Electricity applied to Sweet Potatoes increased Antioxidants by 60 Percent

Credit: National Cancer Institute Unknown Photographer - PD

(Best Syndication News) - A simple application of electrical current took sweet potatoes to a new level of nutrition by increasing polyphenols and antioxidants by 60 percent when compared to an untreated potato. This was according to a study conducted by researchers from the Ryukyus, Nishihara, Okinawa, Japan. The new insight was presented at the National Meeting & Exposition of the American Chemical Society.
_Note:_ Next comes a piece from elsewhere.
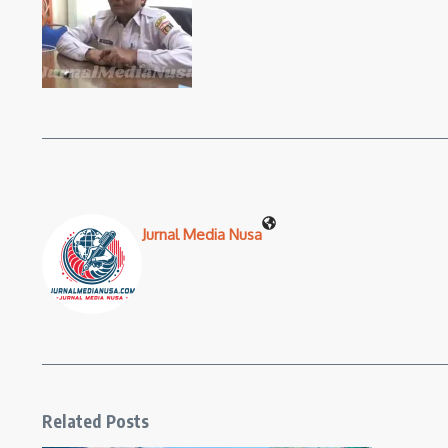
Jurnal Media Nusa
Related Posts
Lead researcher Kazunori Hironaka, Ph.D said that this is an important way to improve nutrition because over 95 percent of the sweet potato crops are grown in developing nations that often face malnutrition problems. Their research offers a simple and easy way to improve nutrition of sweet potatoes. He suggests that it could help these countries solve hunger, nutrition, and health problems.

The researchers from Japan previously tested electric current with white potatoes and found that the polyphenol levels increased by 60 percent. They wanted to test the electrical current on sweet potatoes to see if the same results would occur.

To conduct their experiment, they put sweet potatoes into a salt-water solution that would be able to conduct electrical current. They provided different amounts of electricity to the water and the potatoes for five minutes.

Out of the various electricity levels tested, they found that 0.2 amps of current was the highest return for making the most antioxidants. Compared to untreated potatoes, the optimal amperage created 1.4 times more antioxidants and 1.6 times more polyphenol content. Sweet potatoes are already high in polyphenols, with up to 7 times more than other varieties of potatoes. The exposure to electricity amplified antioxidants and polyphenols by up to 60 percent more.

Hironaka said that the sweet potato tasted the same after the electricity treatment. He suggested that steaming is the best way to keep the antioxidants in the food. It would be inexpensive to incorporate this electrical treatment at small farms and through the food distribution chains, he explained.